In den Gottesdiensten dieser zwei Sonntage wird dieser Gedanke besonders unterstrichen. Am Sonntag des Gelähmten wird uns gesagt, dass Christus kam “um die Kranken zu heilen.“ Den Gelähmten hat er durch sein Wort aufgerichtet. Das Leid der Blutflüssigen hat er geheilt. Der Tochter der Kananäerin hat er sich erbarmt und die Bitte des Hauptmanns nicht verachtet.“ Das Exapostilarion dieses Sonntags stellt uns Christus besonders als den Heilenden vor:
“Es trat der menschenfreundliche und allerbarmende Herr zum Teiche am Schaftor, um die Krankheiten zu heilen. Und er fand einen Mann, der sehr viele Jahre daniederlag, und ihm rief er zu: Nimm dein Lager und beschreite die geraden Pfade. 

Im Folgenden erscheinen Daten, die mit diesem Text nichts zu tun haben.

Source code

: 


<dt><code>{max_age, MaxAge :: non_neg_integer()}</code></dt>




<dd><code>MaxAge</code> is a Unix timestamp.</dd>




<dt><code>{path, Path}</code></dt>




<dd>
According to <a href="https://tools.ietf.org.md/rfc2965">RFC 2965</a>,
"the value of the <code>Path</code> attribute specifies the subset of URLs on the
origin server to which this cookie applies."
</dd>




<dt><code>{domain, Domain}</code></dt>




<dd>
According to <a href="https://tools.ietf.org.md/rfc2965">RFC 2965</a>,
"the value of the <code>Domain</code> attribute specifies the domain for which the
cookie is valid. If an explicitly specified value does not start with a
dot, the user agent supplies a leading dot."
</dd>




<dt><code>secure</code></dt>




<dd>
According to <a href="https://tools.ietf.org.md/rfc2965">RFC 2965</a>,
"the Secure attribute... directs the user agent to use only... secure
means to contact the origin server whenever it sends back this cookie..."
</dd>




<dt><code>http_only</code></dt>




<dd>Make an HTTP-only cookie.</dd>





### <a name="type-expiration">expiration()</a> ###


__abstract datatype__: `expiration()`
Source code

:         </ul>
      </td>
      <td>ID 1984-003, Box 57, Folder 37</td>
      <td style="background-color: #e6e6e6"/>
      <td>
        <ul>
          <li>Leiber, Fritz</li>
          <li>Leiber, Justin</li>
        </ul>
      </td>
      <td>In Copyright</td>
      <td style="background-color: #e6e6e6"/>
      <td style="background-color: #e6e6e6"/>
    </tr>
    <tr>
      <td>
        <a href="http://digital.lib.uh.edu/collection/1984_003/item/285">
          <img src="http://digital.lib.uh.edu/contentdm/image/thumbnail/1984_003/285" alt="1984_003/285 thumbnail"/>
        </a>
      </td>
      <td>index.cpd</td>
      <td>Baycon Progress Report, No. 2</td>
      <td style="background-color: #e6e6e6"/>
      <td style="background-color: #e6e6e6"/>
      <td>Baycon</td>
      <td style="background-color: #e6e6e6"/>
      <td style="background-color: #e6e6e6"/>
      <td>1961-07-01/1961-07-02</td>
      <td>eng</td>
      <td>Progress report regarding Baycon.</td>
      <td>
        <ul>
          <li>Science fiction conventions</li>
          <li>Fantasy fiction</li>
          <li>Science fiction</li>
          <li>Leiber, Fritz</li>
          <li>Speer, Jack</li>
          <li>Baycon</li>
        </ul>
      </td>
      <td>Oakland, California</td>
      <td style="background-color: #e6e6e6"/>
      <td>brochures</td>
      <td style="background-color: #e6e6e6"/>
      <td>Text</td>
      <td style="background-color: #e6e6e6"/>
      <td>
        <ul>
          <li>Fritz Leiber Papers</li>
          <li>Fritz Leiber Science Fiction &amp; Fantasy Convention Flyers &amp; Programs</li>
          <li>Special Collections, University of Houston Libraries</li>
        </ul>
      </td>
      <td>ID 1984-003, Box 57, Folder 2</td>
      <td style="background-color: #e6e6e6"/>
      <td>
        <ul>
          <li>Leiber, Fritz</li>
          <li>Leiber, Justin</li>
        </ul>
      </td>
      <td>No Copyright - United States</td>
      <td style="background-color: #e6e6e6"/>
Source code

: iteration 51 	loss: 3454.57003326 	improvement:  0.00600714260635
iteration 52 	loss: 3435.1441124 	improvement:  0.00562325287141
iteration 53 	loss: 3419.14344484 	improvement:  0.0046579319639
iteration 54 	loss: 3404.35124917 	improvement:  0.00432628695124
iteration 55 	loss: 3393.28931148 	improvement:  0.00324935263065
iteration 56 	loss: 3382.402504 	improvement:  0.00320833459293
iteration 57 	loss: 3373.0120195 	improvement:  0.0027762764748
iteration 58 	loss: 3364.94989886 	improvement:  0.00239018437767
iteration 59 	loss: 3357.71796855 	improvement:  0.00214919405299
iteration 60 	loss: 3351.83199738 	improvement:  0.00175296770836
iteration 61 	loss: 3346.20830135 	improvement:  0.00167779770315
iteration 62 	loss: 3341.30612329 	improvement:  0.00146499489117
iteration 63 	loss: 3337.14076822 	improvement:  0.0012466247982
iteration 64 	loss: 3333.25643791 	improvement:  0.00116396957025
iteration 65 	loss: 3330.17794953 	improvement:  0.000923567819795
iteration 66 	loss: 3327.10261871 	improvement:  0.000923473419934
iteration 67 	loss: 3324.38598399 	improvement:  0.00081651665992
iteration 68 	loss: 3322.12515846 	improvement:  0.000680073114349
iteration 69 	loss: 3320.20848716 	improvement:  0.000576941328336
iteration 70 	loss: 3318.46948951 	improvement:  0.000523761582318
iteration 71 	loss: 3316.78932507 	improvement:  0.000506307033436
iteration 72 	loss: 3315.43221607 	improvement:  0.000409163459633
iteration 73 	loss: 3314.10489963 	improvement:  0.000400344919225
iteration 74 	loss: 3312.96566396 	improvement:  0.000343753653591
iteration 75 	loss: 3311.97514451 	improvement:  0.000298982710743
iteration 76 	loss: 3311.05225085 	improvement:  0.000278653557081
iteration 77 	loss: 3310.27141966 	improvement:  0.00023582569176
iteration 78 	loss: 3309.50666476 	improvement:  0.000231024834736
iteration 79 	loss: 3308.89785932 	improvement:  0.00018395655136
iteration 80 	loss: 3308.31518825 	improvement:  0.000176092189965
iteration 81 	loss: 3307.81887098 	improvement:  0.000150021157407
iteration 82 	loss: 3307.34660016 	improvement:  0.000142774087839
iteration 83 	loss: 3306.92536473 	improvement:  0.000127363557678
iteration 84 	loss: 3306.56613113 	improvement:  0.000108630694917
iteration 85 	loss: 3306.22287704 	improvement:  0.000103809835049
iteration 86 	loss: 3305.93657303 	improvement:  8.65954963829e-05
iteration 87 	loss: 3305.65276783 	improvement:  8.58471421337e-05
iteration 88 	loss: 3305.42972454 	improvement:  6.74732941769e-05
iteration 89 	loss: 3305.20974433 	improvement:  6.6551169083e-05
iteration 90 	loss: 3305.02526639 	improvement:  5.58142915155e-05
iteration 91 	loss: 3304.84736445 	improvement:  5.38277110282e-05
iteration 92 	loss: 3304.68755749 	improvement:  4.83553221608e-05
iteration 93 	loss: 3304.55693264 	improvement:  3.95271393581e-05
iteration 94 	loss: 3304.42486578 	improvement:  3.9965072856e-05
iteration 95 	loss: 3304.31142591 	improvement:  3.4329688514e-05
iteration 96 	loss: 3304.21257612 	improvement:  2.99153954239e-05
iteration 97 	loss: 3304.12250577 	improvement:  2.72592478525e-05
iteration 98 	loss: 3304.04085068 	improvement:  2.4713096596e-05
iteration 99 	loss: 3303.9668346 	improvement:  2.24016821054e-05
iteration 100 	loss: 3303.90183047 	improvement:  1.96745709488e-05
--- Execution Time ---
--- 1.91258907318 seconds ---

Am Sonntag des Blindgeborenen sehen wir Christus, der “des Weges ging“ und nicht eine Heilung beabsichtigte. Als er aber einem leidenden Menschen begegnete, blieb er stehen, um ihn zu heilen, um das Werk dessen, der ihn gesandt hatte, zu vollenden, weil ein Sendungsgrund Christi in die Welt eben die Heilung der Leidenden war. Die Lehre der drei Feste berücksichtigend beten auch wir um unsere seelische und leibliche Genesung:
“Meine Seele, die wie einst der Gelähmte seit langer Zeit an schlimmen Krankheiten leidet, Übergütiger, mach sie gesund, dass ich deine Pfade beschreite, 
die du den dich Liebenden zeigtest.““Meine Seele, o Herr, die in mannigfaltigen Sünden und unseligen Werken schwer gelähmt ist; wecke sie durch deine göttliche Hilfe auf wie du einst den Gelähmten aufgerichtet hast, damit ich gerettet laut rufe: Erbarmer Christus, 
Ehre sei deiner Macht. „
“An den Augen meiner Seele geblendet, komme ich, Christus, wie der Blindgeborene zu dir, und in Reue schreie ich zu dir: Du bist der im Dunkel Wandelnden hell strahlendes Licht.“
“Meine geistigen Augen, die infolge finsterer Sünde blind geworden sind, Herr, erhelle sie, indem du, Erbarmer, ihnen die Demut einschenkst und mit den Tränen der Reue mich rein wäschst.“
Unsere seelische und leibliche Gesundheit, um die wir beten, stehen in enger Verbindung miteinander. Seele und Leib, die ganze Schöpfung soll danach streben, “sehr gut“ zu sein.

(aus: Die Orthodoxe Spiritualität der Osterzeit; Kommentar zum Pentekostarion. Vater Serafim Pâtrunjel [Weihbischof Sofian], Verlag „Der Christliche Osten“ Würzburg, 1998.)